BERT – Transfer Learning
Bi-directional Encoder Representations from Transformers, or BERT is a language representation model developed by Google Research in May 2019 which formed the basis for significant improvement in natural language processing. It uses two steps pre-training and fine-training, to create state of the art models for a wide range of tasks which means that the same pre-trained model can we fine tuned for various tasks to give state of the art results.
Some of the common applications of BERT are-
- Text summarization
- Sentiment Analysis
- Text Prediction etc.
BERT is based on two foundational advancements encoder-decoder network architecture and Attention Mechanism. The attention mechanism further evolved to produce transformer architecture which is the building block of BERT.
Encoder-Decoder Networks –
We have frequently seen use of LSTM and BiLSTM on sentences modelled as sequence of words. These sentences are generally of variable length, for every input for LSTM it generates output. The number of outputs depend upon the number of inputs which results in a problem as the model fails to handle sentences for variable length in input and output. To overcome this problem the encoder-decoder network was designed. Encoder that processes the input and encoder is composed of multiple LSTM/BiLSTM whose output is collected by End-Of-Sentence Token. This vector which is a collection of output from each unit becomes the input for Decoder. Each unit in decoder generates an output which is collected for EOS unit resulting in an output which can be of different length as compared to input with its on characteristics.
Attention Model –
In the encoder-decoder model the encoder part of the network created a fixed representation of the in input sequence in dimension space. As the length of the input grew, it would be compressed into this vector. The encodings or hidden states generated are visible to the decoder layer. The attention mechanism allows the decoder part of the network to see the encoder hidden states. These input token encodings are made available to the decoder, this is known as General attention and it refers to the ability of the output token to have direct access to the dependences in the encodings and hidden states of the inputs provided which helps decoder as it operates on a sequence of vectors generated by encoding the input rather than one fixed vector generated at the end of input.
Two Major changes are as follows –
- The encoder layer uses BiLSTM as it allows to learn from the preceding and succeeding words which helps the model to consider whole sentence. In encoder-decoder LSTM were being used.
- Decoder is able to access the encodings and hidden states of the encoder rather than just EOS token.
The hidden state output of each input token is multiplied by an alignment weight that represents the degree of match between the input token at a specific position with the output token in question. A context vector is computed by multiplying each input hidden state output with the corresponding alignment weight and concatenating all the results. This context vector is fed to the output token along with the previous output token.
BERT model –
It only uses the encoder part of the model. An encoder block of the transformer architecture has multiple sub-parts – the multi-head self-attention sub-layer and a feed-forward sub-layer. The self-attention sub-layer works on all the tokens of the input sentence and generates an encoding for each word in context of each other. The feed-forward sublayer is composed of two layers using linear transformations and a ReLU activation in between. Each encoder block is composed of these two sub-layers, while the entire encoder is composed of six such blocks. BERT contains 12 encoder blocks with 12 attention heads.

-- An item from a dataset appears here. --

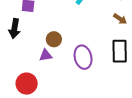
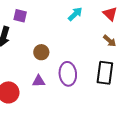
purple triangle: (46, 55) -> (39, 81), moved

Multi-head attention block and feed-forward block is joined with a residual connection. While adding the output of the sublayer with the input it received, layer normalization is performed. The main innovation here is the Multi-Head Attention block. There are eight identical attention blocks whose outputs are concatenated to produce the multi-head attention output. Each attention block takes in the encoding and defines three new vectors called the query, key, and value vectors. Each of these vectors is defined as 64-dimensional, though this size is a hyperparameter that can be tuned. The query, key, and value vectors are learned through training.
Multi-head self-attention creates multiple copies of the query, key, and value vectors along with the weights matrix used to compute the query from the embedding of the input token. The paper proposed eight heads, though this could be experimented with. An additional weight matrix is used to combine the multiple outputs of each of the heads and concatenate them together into one output value vector. This output value vector is fed to the feed-forward layer, and the output of the feed-forward layer goes to the next encoder block or becomes the output of the model at the final encoder block.